Does the oil expert from Alaska have any clue as to how much of Alaskan oil is shipped to foreign countries?

Blogger PurpleGirl said...
I'm waiting for oil to appear in dead, abandoned wells in Pennsylvania and other places, and for coal to re-appear in hollowed out mountains and mountains that have had their tops sheared off to strip mine. (But I'm not holding my breath, in any case.)

Anonymous Anonymous said...
evil,
I'm quite sure that the governor of Alaska knows quite well where Alaskan oil is going. And how much -- to the penny -- they sell it for.
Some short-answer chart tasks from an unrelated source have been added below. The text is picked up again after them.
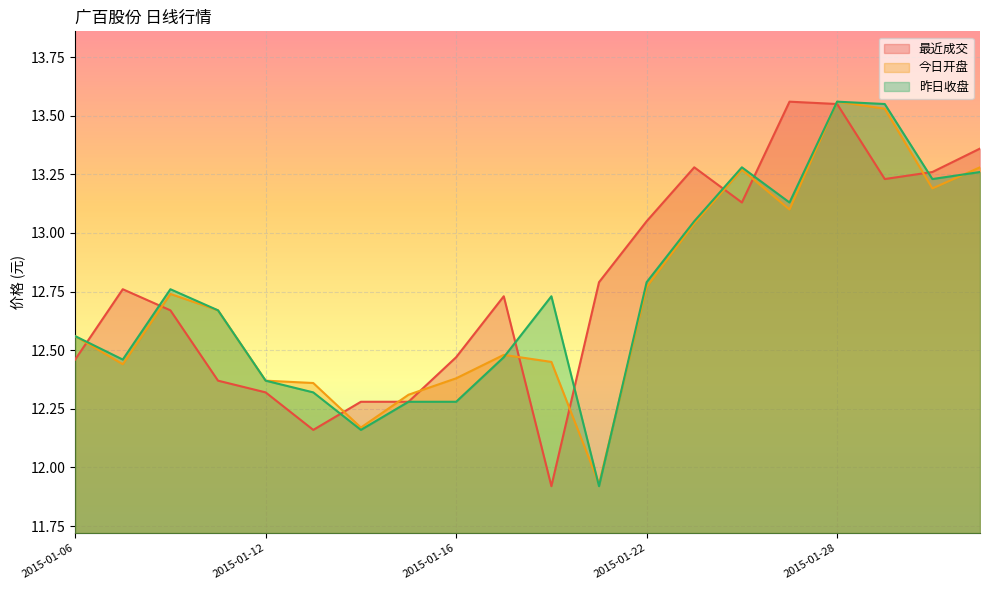

What is the average value of the 最近成交 series?

12.8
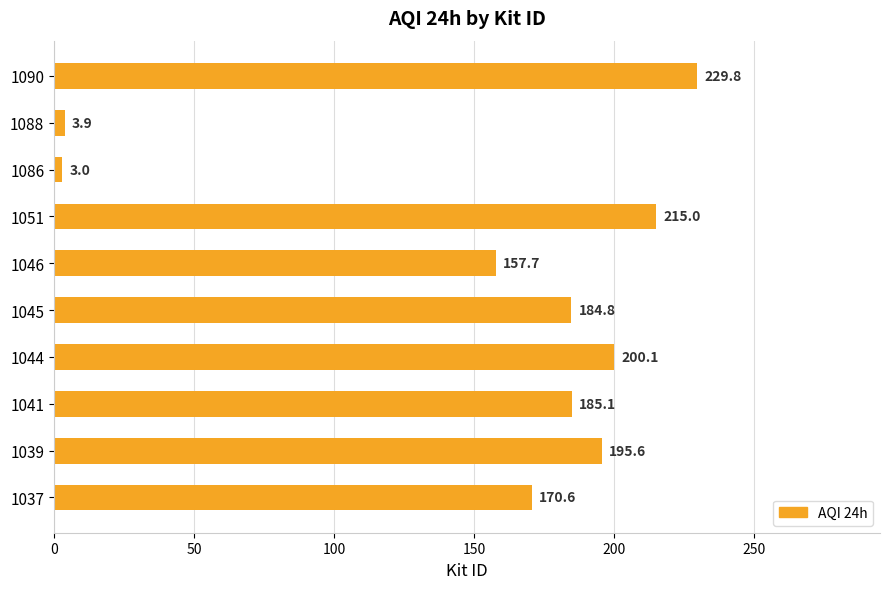

List the labels in order of value, largest first.

1090, 1051, 1044, 1039, 1041, 1045, 1037, 1046, 1088, 1086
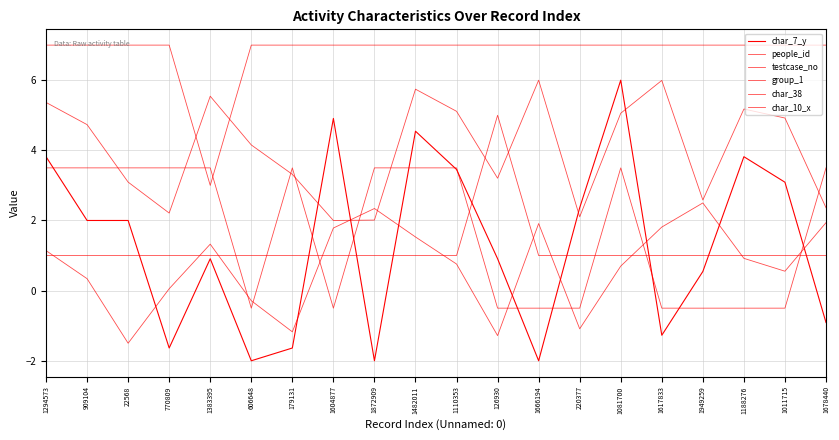

Is this an area chart (filled region under the line)?

No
It pays the bills there.
When they couldn't sell it "on the market" -- ie, before the export ban was lifted in the late '80s -- Alaskan oil was essentially unsellable. California wouldn't allow it and couldn't process it and it was for too expensive to ship it through the Panama Canal.

I'm sure Sarah's opinion would be that we need to make the "small states" self-sufficient in petroleum and leave Alaska alone to sell their's to who ever will buy it. Alternatively remember, she was already building a pipeline from Prudhoe to Colorado -- or whereever it was. [Actually, it would have terminated at an existing Canadian pipeline in the Northwest Territory. But we can't have them "furriners" controlling our oil supply! And you never know about those shifty Canadians!]